On mornings such as these, when the fates had smiled on us and piled drifts of snow in our driveways and against our backdoors, I could not wait to get out into it. Of course, my moms job would not be done until she made sure I was covered with seventeen layers of protective clothing, or at least it seemed that many. Then I was sprung loose into a world of boys and sleds and imagination. Boys, little boys, young boys, evidently don’t have a built in device running from their bodies to their brains telling them they were getting mighty cold now. They just continued on and on and on, like the energizer bunny until, in the method of the day, their mothers would open the door and yell for them to come home for lunch. How I wonder, no matter how far away we were, we always seemed to hear them. I would arrive at the back door which led into the kitchen, and after working to remove my frozen boots from my frozen feet with my frozen hands, I would stand on the floor register, and let the glorious coal heat cover my body with its thawing, life restoring warmth. How I and my boyhood chums did not lose fingers or toes from frostbite, I’ll never know, because after a short time standing on the register, my feet would begin to hurt and sting. But soon a bowl of soup and maybe a sandwich would appear, the radio would be broadcasting a soap opera, and everything would be right. In my mind today, almost sixty years later, I can still feel the discomfort of the snow, but the comfort I feel from remembering those days and that kitchen and that time diminishes mere physical pain.

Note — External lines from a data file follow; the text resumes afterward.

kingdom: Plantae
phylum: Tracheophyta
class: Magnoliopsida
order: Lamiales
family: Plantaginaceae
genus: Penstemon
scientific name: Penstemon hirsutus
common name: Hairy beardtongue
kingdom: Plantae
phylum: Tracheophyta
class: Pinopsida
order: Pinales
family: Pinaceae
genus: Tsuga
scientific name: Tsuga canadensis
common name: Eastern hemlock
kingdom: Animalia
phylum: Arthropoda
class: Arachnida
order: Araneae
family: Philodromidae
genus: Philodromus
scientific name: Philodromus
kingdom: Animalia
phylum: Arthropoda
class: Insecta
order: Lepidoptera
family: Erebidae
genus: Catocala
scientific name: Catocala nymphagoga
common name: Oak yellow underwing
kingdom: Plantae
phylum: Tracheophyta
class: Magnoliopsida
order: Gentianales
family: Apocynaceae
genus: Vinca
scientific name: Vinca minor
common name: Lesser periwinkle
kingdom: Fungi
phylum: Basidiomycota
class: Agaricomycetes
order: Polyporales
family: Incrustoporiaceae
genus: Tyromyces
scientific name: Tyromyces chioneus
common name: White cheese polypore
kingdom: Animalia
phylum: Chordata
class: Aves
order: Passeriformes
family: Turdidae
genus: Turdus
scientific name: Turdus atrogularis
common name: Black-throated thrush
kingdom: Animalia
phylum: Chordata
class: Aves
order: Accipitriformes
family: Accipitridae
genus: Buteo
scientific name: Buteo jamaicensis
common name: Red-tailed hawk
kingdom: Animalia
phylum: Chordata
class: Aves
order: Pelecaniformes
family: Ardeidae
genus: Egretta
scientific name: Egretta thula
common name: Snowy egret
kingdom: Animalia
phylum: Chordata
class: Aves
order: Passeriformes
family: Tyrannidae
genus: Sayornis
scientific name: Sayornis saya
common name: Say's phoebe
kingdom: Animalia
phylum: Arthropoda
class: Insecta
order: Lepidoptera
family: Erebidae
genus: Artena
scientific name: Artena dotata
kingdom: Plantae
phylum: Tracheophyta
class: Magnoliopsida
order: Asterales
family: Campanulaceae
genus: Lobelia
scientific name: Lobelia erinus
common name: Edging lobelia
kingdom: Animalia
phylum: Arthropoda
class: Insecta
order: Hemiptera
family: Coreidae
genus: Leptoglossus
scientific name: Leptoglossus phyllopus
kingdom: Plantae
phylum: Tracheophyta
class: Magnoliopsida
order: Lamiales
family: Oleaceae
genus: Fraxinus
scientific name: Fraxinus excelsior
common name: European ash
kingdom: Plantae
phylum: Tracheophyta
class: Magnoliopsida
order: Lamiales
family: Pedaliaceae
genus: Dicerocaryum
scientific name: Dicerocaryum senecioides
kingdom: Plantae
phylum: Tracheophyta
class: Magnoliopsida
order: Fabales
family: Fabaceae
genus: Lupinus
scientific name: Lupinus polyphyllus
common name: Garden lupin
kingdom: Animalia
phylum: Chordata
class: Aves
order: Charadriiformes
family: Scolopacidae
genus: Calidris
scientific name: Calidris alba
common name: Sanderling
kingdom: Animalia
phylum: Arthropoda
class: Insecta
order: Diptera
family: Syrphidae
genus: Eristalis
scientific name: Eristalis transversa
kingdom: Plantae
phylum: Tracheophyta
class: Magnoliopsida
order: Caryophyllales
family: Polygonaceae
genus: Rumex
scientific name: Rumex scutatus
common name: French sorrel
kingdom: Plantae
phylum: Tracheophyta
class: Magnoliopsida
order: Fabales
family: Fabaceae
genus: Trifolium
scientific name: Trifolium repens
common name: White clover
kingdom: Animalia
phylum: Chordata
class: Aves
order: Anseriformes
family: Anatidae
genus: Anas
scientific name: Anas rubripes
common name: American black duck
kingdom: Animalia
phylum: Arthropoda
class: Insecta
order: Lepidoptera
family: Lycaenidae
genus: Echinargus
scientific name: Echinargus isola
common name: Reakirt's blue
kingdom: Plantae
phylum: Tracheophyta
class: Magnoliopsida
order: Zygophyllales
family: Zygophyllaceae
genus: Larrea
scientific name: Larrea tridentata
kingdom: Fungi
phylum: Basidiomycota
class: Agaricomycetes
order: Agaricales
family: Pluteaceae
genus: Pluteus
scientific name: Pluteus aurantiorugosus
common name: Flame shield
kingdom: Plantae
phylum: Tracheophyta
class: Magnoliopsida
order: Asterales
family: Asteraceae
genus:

I will always have that kitchen, and those glorious snow days, and that caring mom with me as comfort and remembrance to call upon when age begins to lay heavily on me.

1 comment:

Anonymous said...

I'm enjoying your blog very much. Some of your story/essays make me meloncholy while others bring to mind happy memories that were long forgotten. When reading this one I again pictured my cozy childhood kitchen, and could smell the coal heat while standing on the hot floor register. Guess we all had oatmeal in "the old days." Remember the toasters that opened on the sides? Thanks for the smiles & walk down memory lane.